President Obama ordered a review of U.S. hostage policy in November, just a few months after the terror group ISIS began publicly executing Western hostages, which included journalists, aid workers and others, in gruesome videos released online.

Earlier this year, senior officials told ABC News the upcoming report was expected to recommend families of American hostages negotiating ransoms with kidnappers would not need to fear prosecution for aiding terror groups.

Some families of American hostages, their representatives and former hostages were expected to receive a briefing by the administration this week ahead of the announcement where they would receive a “full overview of the results.”

The family of Warren Weinstein, a humanitarian aid worker who was one of two hostages accidentally killed by a U.S. airstrike earlier this year, said they would prefer for the representative tasked with working with hostage families to be stationed within the National Security Council.
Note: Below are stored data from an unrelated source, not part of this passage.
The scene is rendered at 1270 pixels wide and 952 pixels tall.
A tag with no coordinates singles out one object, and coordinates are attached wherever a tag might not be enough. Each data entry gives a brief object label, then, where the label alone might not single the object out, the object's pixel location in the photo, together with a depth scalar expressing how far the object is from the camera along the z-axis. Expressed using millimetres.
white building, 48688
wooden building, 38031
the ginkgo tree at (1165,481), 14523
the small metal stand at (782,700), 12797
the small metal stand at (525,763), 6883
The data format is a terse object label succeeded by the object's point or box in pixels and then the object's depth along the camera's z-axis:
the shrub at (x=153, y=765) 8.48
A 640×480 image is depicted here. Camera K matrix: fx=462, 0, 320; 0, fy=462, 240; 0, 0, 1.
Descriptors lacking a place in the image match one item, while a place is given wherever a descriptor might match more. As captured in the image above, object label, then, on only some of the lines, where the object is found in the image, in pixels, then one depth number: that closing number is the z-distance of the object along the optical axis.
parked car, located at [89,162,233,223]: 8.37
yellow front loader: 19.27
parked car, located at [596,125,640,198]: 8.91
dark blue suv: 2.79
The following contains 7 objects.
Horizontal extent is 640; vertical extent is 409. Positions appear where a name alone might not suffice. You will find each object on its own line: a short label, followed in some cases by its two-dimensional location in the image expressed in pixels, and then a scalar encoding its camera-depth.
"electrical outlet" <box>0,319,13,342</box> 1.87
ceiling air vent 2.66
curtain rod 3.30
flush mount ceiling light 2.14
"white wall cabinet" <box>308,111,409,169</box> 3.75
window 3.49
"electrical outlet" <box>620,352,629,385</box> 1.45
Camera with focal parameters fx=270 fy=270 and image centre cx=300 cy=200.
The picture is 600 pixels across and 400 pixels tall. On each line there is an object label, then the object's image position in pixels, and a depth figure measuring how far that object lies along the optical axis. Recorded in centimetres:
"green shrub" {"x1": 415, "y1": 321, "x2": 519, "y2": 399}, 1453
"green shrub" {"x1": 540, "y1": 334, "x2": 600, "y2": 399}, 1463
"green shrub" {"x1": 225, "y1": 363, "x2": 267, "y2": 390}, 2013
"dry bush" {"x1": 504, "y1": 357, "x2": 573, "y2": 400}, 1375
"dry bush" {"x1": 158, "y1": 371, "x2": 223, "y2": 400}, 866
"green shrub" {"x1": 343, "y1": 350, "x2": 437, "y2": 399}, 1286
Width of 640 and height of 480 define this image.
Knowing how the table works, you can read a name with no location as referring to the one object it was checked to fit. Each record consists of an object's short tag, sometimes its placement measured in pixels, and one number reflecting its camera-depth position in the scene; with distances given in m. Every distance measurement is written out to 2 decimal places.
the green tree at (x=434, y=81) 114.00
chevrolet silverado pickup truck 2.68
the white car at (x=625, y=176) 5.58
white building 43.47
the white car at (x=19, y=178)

"We believe the creation of a fusion cell is a good idea, but we believe establishing a sole individual with overall policy responsibilities for safe hostage recovery would have been best positioned at the National Security Council, since that would not only give the position more inter-agency coordinating authority but also ensure that those debating counter-terrorism activities and hostage recovery efforts were sitting in the same room," said Elaine Weinstein, wife of Warren Weinstein.

“This review will not bring Warren back. It is our most sincere hope that it was conducted fully and frankly so the U.S. Government can have an honest conversation about the areas where it falls short," Elaine Weinstein added. "Our benchmark for this review’s success will be the actions arising from it more than its specific findings."